__TASK GOAL__
Continue the GitHub issue thread below about finalizing the box on NHT versus posterior, picking up after its last comment.

__QUOTED TEXT__
AileneKane / bayes4cons

0 stars 0 forks source link

finalize the code for the box on NHT versus posterior #1

Open lizzieinvancouver opened 2 months ago

lizzieinvancouver commented 2 months ago

We finally have some code running! @wangxm-forest will update the end of the datasim_explore.r (https://github.com/AileneKane/bayes4cons/blob/main/bayesvfisherbox/datasimulation/datasim_explore.R) to go through a few potential seeds and we will finalize the plots soon.

After that we can add the posterior and I will work on the text for the box ... hopefully done in maybe two weeks? We hope.

wangxm-forest commented 2 months ago

@lizzieinvancouver @DeirdreLoughnan I just pushed the plots using different seeds. I think for most of the seeds, we might still need to delete at least two populations to make them look good. Or we could try to simulate more populations, but I think 5 populations might be good enough. seeds.pdf

lizzieinvancouver commented 2 months ago

@wangxm-forest Nice work! I think 5 populations would be good enough. Can you tell me your top 2-3 options that you were thinking of (seed x noise and then what plots to drop)?

I think maybe Seed: 1546 Noise: 7000 but before I commit ... can you remind me what the given slopes were across the 7 plots (just paste in the code here)?

lizzieinvancouver commented 2 months ago

@wangxm-forest Just a reminder about this so we don't forget to finish it.

__DATASET EXTRACT__
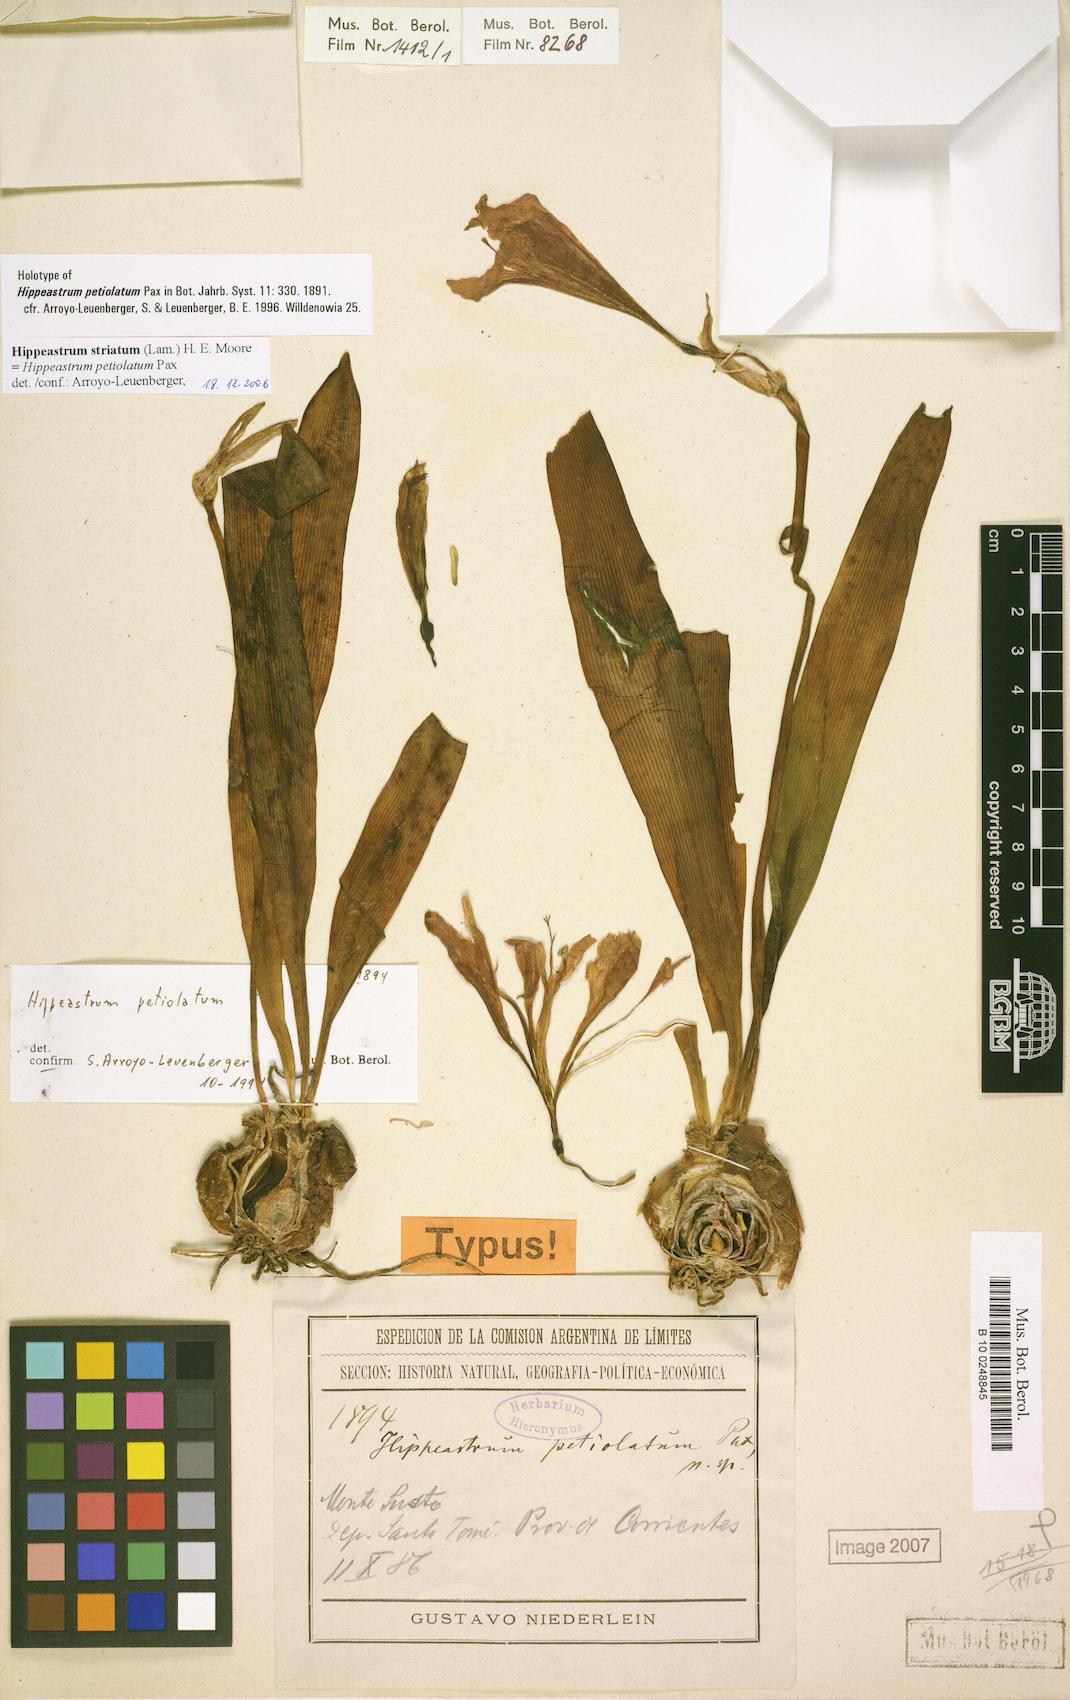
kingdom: Plantae
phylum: Tracheophyta
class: Liliopsida
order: Asparagales
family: Amaryllidaceae
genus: Hippeastrum
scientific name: Hippeastrum striatum
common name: Striped barbados lily
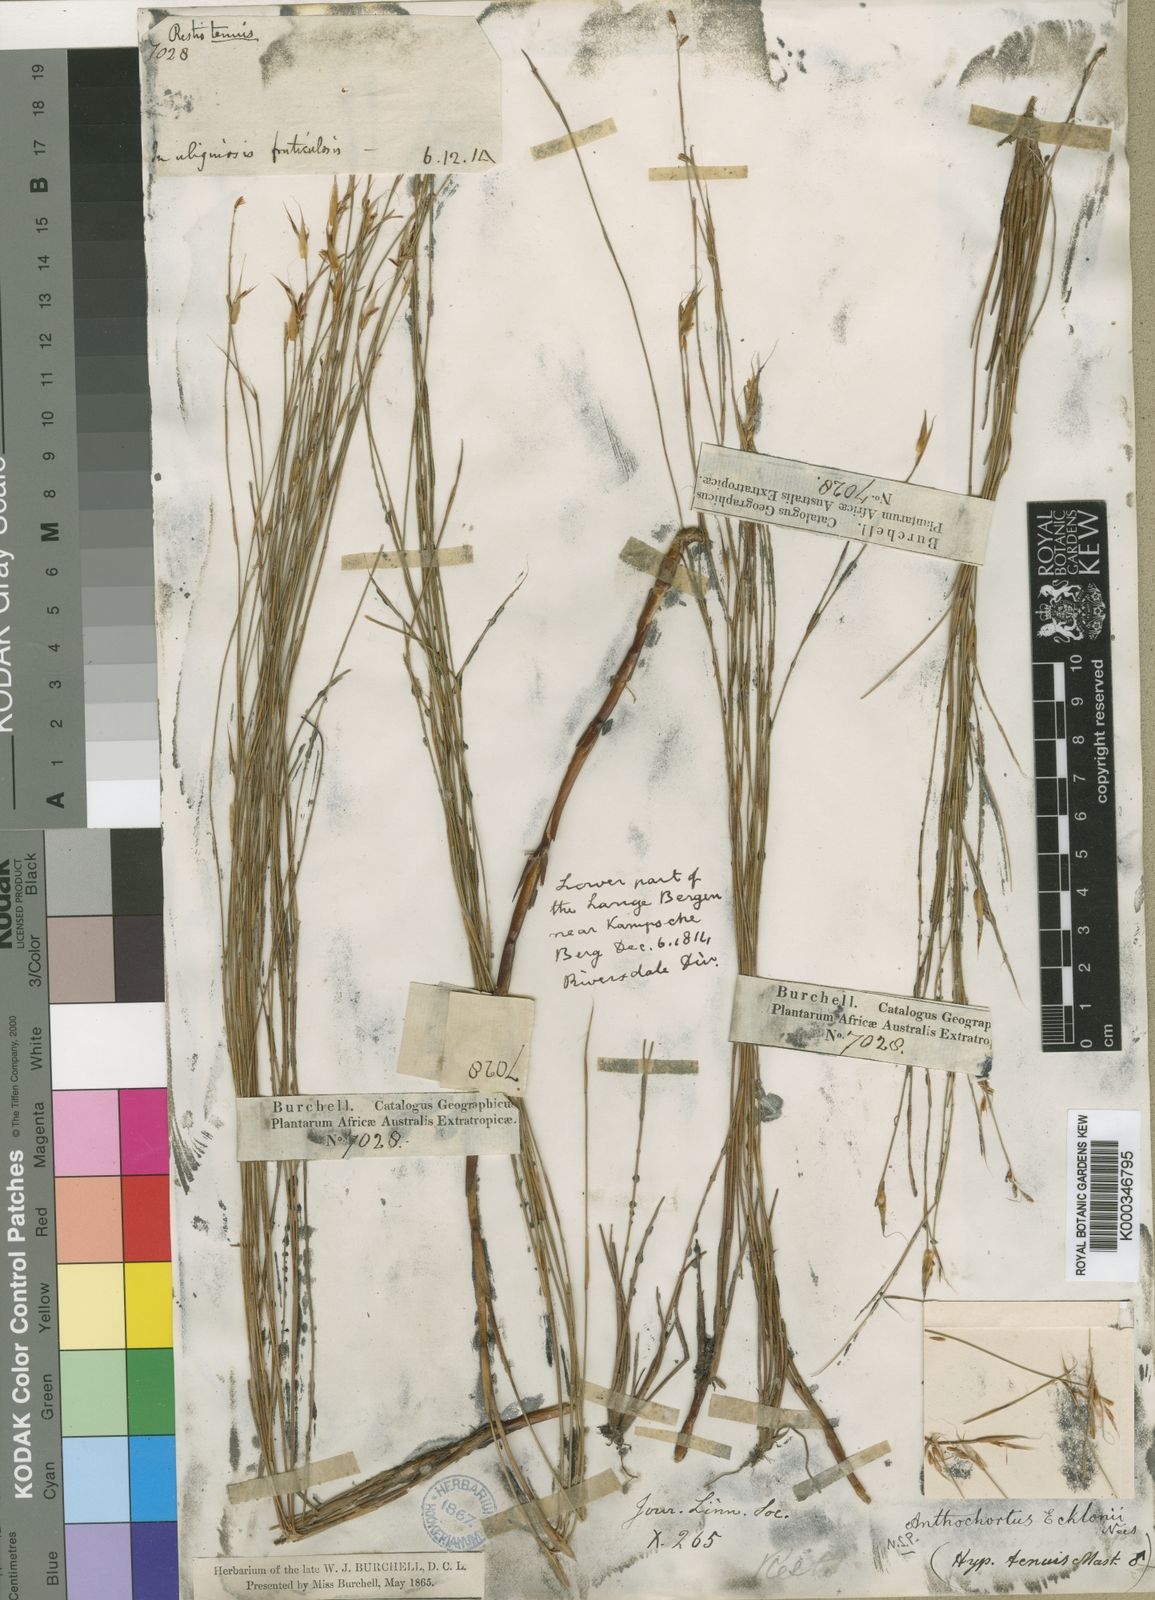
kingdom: Plantae
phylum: Tracheophyta
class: Liliopsida
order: Poales
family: Restionaceae
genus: Anthochortus
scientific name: Anthochortus ecklonii
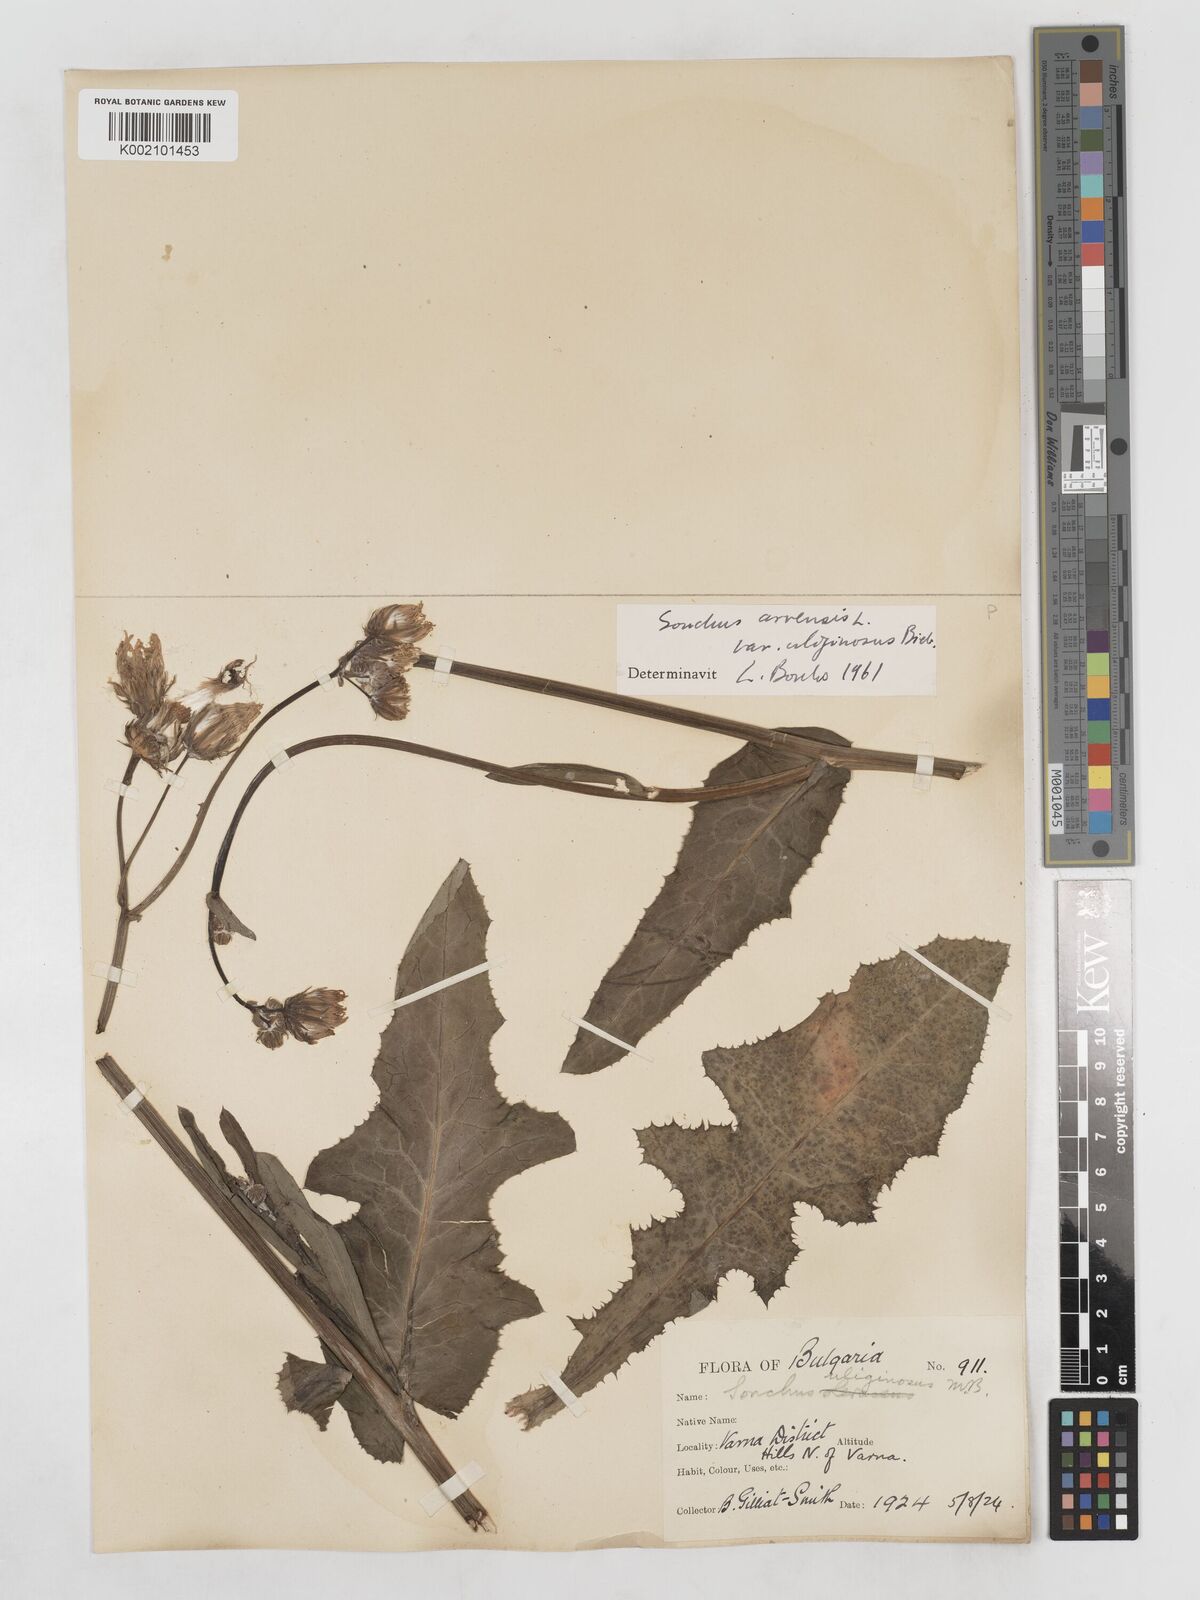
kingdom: Plantae
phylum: Tracheophyta
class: Magnoliopsida
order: Asterales
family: Asteraceae
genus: Sonchus
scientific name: Sonchus arvensis
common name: Perennial sow-thistle
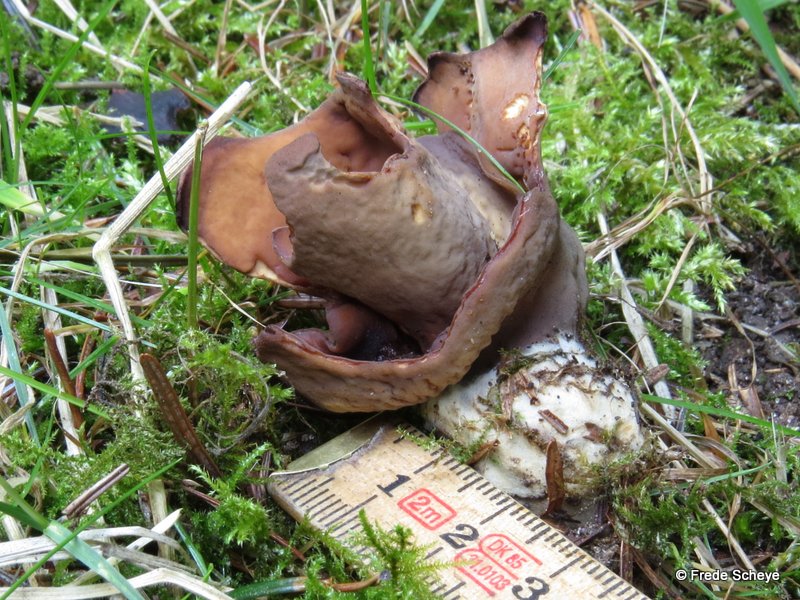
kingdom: Fungi
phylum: Ascomycota
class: Pezizomycetes
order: Pezizales
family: Otideaceae
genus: Otidea
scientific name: Otidea bufonia
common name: brun ørebæger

__RIGHT ANSWER__
DeirdreLoughnan commented 2 months ago

@lizzieinvancouver @wangxm-forest I would choose

  1. Seeds 3069 and drop the 2nd population (noise 7000)
  2. Seed 3545 and drop the 1st population (noise 8600).

But I also started playing around with Seed 1546 and getting the Stan code running. The code is here and a plot comparing the stan to the lm trends is here.

wangxm-forest commented 1 month ago

@lizzieinvancouver @DeirdreLoughnan Sorry, I have problem access to google on my phone when I am in China so I missed the notification for this issue! I also think 3545 dropping the 1st population could be a good option, and also 1546 dropping the 2nd population. For 3069, the 1st population has the p-value smaller than 0.05, do we want the population declines the most have a p-value greater than 0.05 though?

The given slopes are: a <- c(-2000, -1600, -1400, 600, 1400 , 1600, 2000)

lizzieinvancouver commented 1 month ago

@wangxm-forest and @DeirdreLoughnan Thanks! I was thinking that we need to drop TWO of the trends (e.g., would it seem weird to just drop -1600 and not drop 1600?) but I guess we could.... If we want to drop two, then I like 1546 and drop -1600 and 1600. This one also has the benefit of the slopes then going in relatively good order (-1700, -1300, 650, 1450, 1850).

@DeirdreLoughnan Nice work on the code! I suggest we keep plots in one column (so it looks like north to south) and also do not plot the lines where lm > 0.05 ... I am not sure how we should plot the Stan output but we should show the posteriors somehow (overlay draws as lighter lines?). For now, it would be cool to have an overlay histogram of the posterior slope for the first and last population and show how they compare (similar to the Wade paper ... though we have this positive/negative thing, perhaps we show the absolute value? That is weird, but otherwise I don't think people we get the comparison).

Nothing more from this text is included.